**** 表示された文章 ****

「性自認」という概念の問題点

昨今トランスジェンダーをめぐる議論が散見される。
2024年4月19日から21日に行われた「東京レインボープライド」への参加者も大幅に増加し、多くの人が関心を持つようになった。また、学校や企業においてもセクシュアルマイノリティの人への対応についての基準を設けている。
「LGBTQ+」という表現はセクシュアルマイノリティを意味するものとして使用されているが、それぞれが定義するものは異なる。たとえば,LGBは性的指向をさすが、Tは性的指向ではないし、Q+はこれまで「LGBT」と括られ除外されていたセクシュアルマイノリティの人すべてを包括するために用いられていると考えられる。セクシュアルマイノリティの社会的認知のために活動するという面では「LGBTQ+」という表現はそれなりの効果を持つが、それぞれの当事者の問題を社会問題として捉えたた場合、もはや「LGBTQ+」という括りで議論することはできない。それは、先述のように「LGBTQ+」という表現が性的指向や性自認などのような異なる性質のものを含んでいるからである。
したがって、これからはそれぞれ個別の問題についてきちんと議論することが求められる。同性カップルそのものの存在については、もはや議論の余地はない。性的指向については当事者それぞれの問題であり、当事者同士において対等な関係が構築されているのであれば、他者の権利や自由を侵害しない限りなんの問題もない。ただし、本論の目的ではないためここで掘り下げることはしないが、現行の婚姻制度を同性カップルに適用することや同性カップルが子どもを持つことの法適用については、まだ議論が足りないと思われる。それは、現行の婚姻制度が持つ問題や、子どもの視点からの議論が不足していることにある。
現在議論となっているトランスジェンダーの問題は、公共施設の利用やスポーツ競技など、性的指向とは異なる問題である。そしてその際に重要となるのが「性自認」という概念である。

**** 表示された情報 ****

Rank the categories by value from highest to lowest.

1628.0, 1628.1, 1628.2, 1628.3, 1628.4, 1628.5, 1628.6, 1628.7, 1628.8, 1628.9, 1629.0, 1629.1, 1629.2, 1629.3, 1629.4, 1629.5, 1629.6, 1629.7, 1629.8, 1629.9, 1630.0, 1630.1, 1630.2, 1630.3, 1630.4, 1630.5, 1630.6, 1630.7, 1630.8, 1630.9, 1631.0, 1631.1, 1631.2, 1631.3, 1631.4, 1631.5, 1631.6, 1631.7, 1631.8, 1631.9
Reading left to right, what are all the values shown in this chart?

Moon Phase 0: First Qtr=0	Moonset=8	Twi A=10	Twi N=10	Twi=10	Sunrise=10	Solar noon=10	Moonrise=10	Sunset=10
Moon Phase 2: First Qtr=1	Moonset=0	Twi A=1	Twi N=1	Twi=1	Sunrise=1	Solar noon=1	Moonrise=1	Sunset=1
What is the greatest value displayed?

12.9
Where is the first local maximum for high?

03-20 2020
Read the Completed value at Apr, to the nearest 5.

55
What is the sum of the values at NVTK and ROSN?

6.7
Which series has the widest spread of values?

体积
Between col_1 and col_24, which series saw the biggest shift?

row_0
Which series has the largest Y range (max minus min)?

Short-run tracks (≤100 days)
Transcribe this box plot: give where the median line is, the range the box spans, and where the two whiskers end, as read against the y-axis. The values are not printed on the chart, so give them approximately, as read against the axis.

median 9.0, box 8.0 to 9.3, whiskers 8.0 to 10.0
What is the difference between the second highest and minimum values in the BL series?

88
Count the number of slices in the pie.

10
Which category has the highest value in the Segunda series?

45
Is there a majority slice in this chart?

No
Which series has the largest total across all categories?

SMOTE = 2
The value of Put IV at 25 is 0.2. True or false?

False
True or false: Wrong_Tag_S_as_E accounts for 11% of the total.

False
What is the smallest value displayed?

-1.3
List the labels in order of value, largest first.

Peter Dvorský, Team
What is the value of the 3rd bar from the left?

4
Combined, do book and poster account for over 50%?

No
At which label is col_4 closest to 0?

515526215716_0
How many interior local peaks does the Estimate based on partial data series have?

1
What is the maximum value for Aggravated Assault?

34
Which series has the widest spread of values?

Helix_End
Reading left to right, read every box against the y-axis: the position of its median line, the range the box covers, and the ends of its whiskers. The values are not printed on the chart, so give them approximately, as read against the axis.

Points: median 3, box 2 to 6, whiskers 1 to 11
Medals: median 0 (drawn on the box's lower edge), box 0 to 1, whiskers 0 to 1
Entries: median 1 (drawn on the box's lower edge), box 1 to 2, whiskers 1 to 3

****

▸ **課題**:
性自認についての文章のうち、「2024年4月19日から21」で始まり「論が不足していることにある。」までの部分を、一字一句変えずに書き写すこと。

▸ **解答**:
2024年4月19日から21日に行われた「東京レインボープライド」への参加者も大幅に増加し、多くの人が関心を持つようになった。また、学校や企業においてもセクシュアルマイノリティの人への対応についての基準を設けている。
「LGBTQ+」という表現はセクシュアルマイノリティを意味するものとして使用されているが、それぞれが定義するものは異なる。たとえば,LGBは性的指向をさすが、Tは性的指向ではないし、Q+はこれまで「LGBT」と括られ除外されていたセクシュアルマイノリティの人すべてを包括するために用いられていると考えられる。セクシュアルマイノリティの社会的認知のために活動するという面では「LGBTQ+」という表現はそれなりの効果を持つが、それぞれの当事者の問題を社会問題として捉えたた場合、もはや「LGBTQ+」という括りで議論することはできない。それは、先述のように「LGBTQ+」という表現が性的指向や性自認などのような異なる性質のものを含んでいるからである。
したがって、これからはそれぞれ個別の問題についてきちんと議論することが求められる。同性カップルそのものの存在については、もはや議論の余地はない。性的指向については当事者それぞれの問題であり、当事者同士において対等な関係が構築されているのであれば、他者の権利や自由を侵害しない限りなんの問題もない。ただし、本論の目的ではないためここで掘り下げることはしないが、現行の婚姻制度を同性カップルに適用することや同性カップルが子どもを持つことの法適用については、まだ議論が足りないと思われる。それは、現行の婚姻制度が持つ問題や、子どもの視点からの議論が不足していることにある。